If $X$ is $n\times p$ and $Y$ is $n\times q$, then one can formulate the CCA optimization problem for the first canonical pair as follows:
$$\text{Maximize }\operatorname{corr}(Xa, Yb).$$
The value of the correlation does not depend on the lengths of $a$ and $b$, so they can be arbitrarily fixed. It is convenient to fix them such that the projections have unit variances:
$$\text{Maximize }\operatorname{corr}(Xa, Yb) \text{ subject to } a^\top \Sigma_X a=1 \text{ and } b^\top \Sigma_Yb=1,$$
because then the correlation equals the covariance:
$$\text{Maximize } a^\top \Sigma_{XY}b \text{ subject to } a^\top \Sigma_X a=1 \text{ and } b^\top \Sigma_Yb=1,$$
where $\Sigma_{XY}$ is the cross-covariance matrix given by $X^\top Y/n$.
We can now generalize it to more than one dimension as follows:
$$\text{Maximize }\operatorname{tr}(A^\top \Sigma_{XY}B) \text{ subject to } A^\top \Sigma_X A=I \text{ and } B^\top \Sigma_Y B=I,$$
where the trace forms precisely the sum over successive canonical correlation coefficients, as you hypothesized in your question. You only had the constraints on $A$ and $B$ wrong.
The standard way to solve CCA problem is to define substitutions $\tilde A = \Sigma_X^{1/2} A$ and $\tilde B = \Sigma_Y^{1/2} B$ (conceptually this is equivalent to wightening both $X$ and $Y$), obtaining
$$\text{Maximize }\operatorname{tr}(\tilde A^\top \Sigma_X^{-1/2} \Sigma_{XY}\Sigma_Y^{-1/2} \tilde B) \text{ subject to } \tilde A^\top \tilde A=I \text{ and } \tilde B^\top \tilde B=I.$$
This is now easy to solve because of the orthogonality constraints; the solution is given by left and right singular vectors of $\Sigma_X^{-1/2} \Sigma_{XY}\Sigma_Y^{-1/2}$ (that can then easily be back-transformed to $A$ and $B$ without tildes).
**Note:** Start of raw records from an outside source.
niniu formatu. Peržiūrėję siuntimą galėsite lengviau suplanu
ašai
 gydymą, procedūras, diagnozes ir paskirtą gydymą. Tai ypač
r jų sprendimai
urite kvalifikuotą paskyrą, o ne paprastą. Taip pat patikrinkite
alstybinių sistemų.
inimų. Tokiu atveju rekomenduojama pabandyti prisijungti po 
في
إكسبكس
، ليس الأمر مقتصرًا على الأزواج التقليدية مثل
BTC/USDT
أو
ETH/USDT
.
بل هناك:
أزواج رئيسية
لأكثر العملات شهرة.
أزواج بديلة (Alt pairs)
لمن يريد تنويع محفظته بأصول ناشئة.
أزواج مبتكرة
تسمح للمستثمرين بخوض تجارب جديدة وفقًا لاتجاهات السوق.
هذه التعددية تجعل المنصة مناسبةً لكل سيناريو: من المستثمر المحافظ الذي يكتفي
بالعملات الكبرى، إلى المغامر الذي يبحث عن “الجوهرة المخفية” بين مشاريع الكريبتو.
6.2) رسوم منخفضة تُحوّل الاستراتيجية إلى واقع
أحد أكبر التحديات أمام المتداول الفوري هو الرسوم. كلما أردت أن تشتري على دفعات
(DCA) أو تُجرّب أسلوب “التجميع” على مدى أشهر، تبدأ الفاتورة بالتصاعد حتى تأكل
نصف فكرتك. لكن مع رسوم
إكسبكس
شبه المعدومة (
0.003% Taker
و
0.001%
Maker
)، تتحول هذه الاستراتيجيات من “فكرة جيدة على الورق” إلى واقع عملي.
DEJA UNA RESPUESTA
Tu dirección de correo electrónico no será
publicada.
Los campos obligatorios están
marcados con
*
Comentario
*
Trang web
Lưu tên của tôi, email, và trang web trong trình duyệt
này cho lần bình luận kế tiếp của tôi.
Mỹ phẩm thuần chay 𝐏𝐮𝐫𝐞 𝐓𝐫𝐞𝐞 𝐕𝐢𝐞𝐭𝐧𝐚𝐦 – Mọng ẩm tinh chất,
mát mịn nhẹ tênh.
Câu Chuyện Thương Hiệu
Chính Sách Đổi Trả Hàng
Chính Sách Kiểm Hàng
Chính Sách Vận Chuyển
Relationship to reduced-rank regression
CCA can be formulated as a reduced-rank regression problem. Namely, $A$ and $B$ corresponding to the first $k$ canonical pairs minimize the following cost function:
$$\Big\|(Y-XAB^\top)\Sigma_Y^{-1/2}\Big\|^2 =
\Big\|Y\Sigma_Y^{-1/2}-XAB^\top\Sigma_Y^{-1/2}\Big\|^2.$$
See e.g. Torre, 2009, Least Squares Framework for Component Analysis, page 6 (but the text is quite dense and might be a bit hard to follow). This is called reduced-rank regression because the matrix of regression coefficients $AB^\top\Sigma_Y^{-1/2}$ is of low rank $k$.
In contrast, standard OLS regression minimizes
$$\|Y-XV\|^2$$
without any rank constraint on $V$. The solution $V_\mathrm{OLS}$ will generally be full rank, i.e. rank $\min(p,q)$.
Even in the $k=p=q$ situation there still remains one crucial difference: for CCA one needs to whiten dependent variables $Y$ by replacing it with $Y\Sigma_Y^{-1/2}$. This is because regression tries to explain as much variance in $Y$ as possible, whereas CCA does not care about the variance at all, it only cares about correlation. If $Y$ is whitened, then its variance in all directions is the same, and the regression loss function starts maximizing the correlation.
(I think there is no way to obtain $A$ and $B$ from $V_\mathrm{OLS}$.)